To help provide clarity, it is a common practice to say . . . .
The dictionary defines this word the word COVER-UP this way — “an attempt to prevent people’s discovering the truth about a serious mistake or crime”
or
Let me provide my definition of this word — “It is to seek to prevent others from finding out in order to protect someone from shame, with no intent to help an individual repent.”
There is another way to provide clarity — through “descriptive behavior.” Paul Sheppard does this in a message on James 4 . . . .
Your love will be able to cover over the exposed sin, and would be shame, of a person who you are instead called to restore.
Now here’s what he did not say . . . he didn’t say because love covers up — a multitude of sins — see the Bible says it covers over, not — it covers up — know what I mean by the difference?
a cover-up would mean I pretend like you’re not in sin when you are
a cover-up would be I don’t speak words of rebuke when I see you in a dangerous state
a cover-up would be I don’t — sharpen your life with the truth of God’s Word
I don’t confront you in love when somebody needs to confront you
That’s a cover-up — love doesn’t cover up
Proverbs 27:6 says – Faithful are the wounds — of a friend — the wounds of a friend can be trusted when God gives you a brother or sister . . .
who loves you enough to tell you the truth
who loves you enough to sometimes shake their finger in your face and say you are wrong — you are on dangerous territory — you’re heading in the wrong direction
I love you and I don’t want to see this happen to you
love talks that way
— Paul Sheppard “Be Careful Little Mouth What You Say”
Sheppard provides concrete behavioral examples which define what it means to “cover up” versus “cover over” — behaviorally.
Here is another example by Paul Sheppard speaking about “Claiming Your Blessing.”
Some of you have a victim mentality – you’ve had it all of your life — you’re a “woe is me” kind of person.
√ You’re the kind of person who when somebody asks you – How are you — they better be ready
You know the type — You know the type — okay I’m sorry — not you but people you know and I know.
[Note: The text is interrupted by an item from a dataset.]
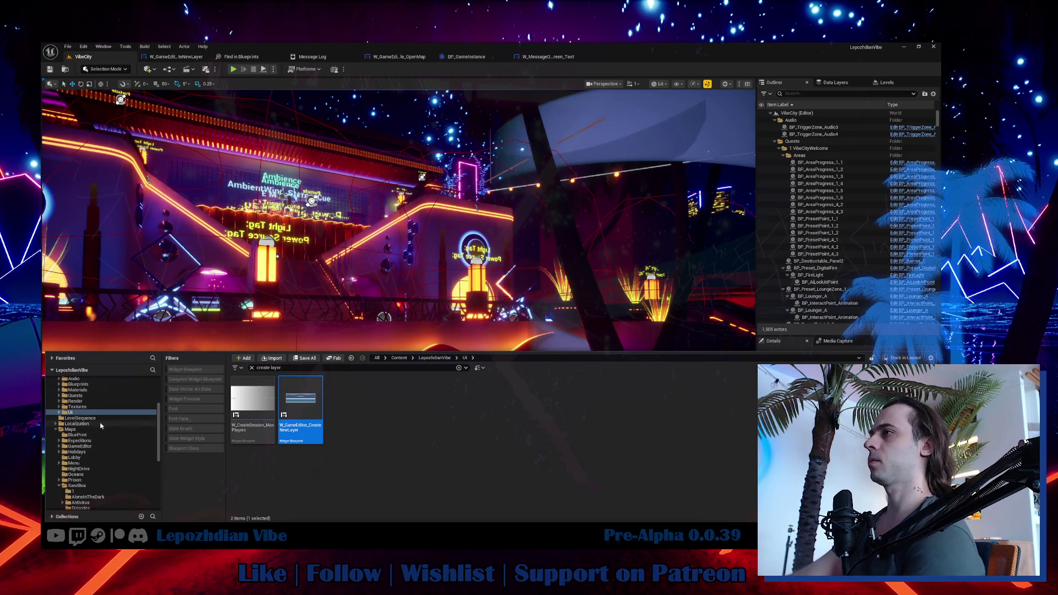
click(251, 368)
click(347, 396)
People I know fit that bill — fit that category —
√ because they good at rehearsing everything that wrong
√ they have a knack at finding something negative.
√ You can give them a pile of positivity, but they have an innate ability to go through that pile and find something negative and pull it out
√ and point it out
√ and blow it up
You know the type of person I’m talking about
√ You can give them eleven blessings and they go complain about the twelfth trial
and if you are that way — you have that negativity — you’re prone to be negative — and be a disgruntled person and all of that – you know you don’t have to stay that way.
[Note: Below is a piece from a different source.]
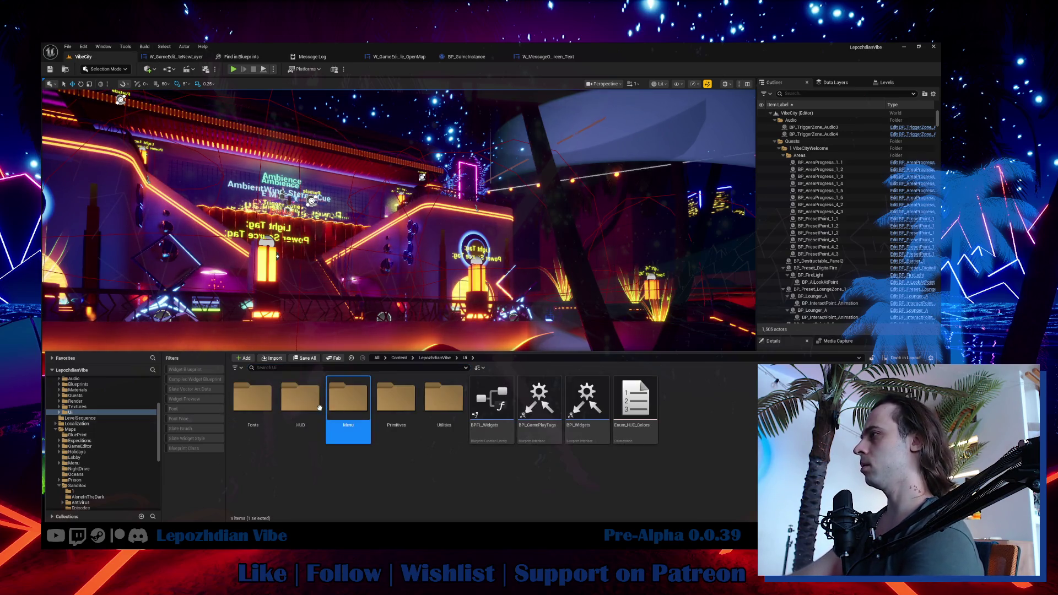
double_click(302, 399)
double_click(350, 408)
Again, Sheppard provides concrete behaviors which define negativity.
Obviously, one could come up with other behavioral ways something shows itself, and could also add a few more “behavioral examples.”* Some will typically be humorous because an audience well recognizes the behaviors and because the behaviors are also usually over-stated or use hyperbole in their description.
*An excellent descriptive help concerning various emotions is found in Wayne Minnich’s book, “The Art of Persuasion.” His discussion will help you think about ways to clarify, explain, illustrate, apply abstract concepts.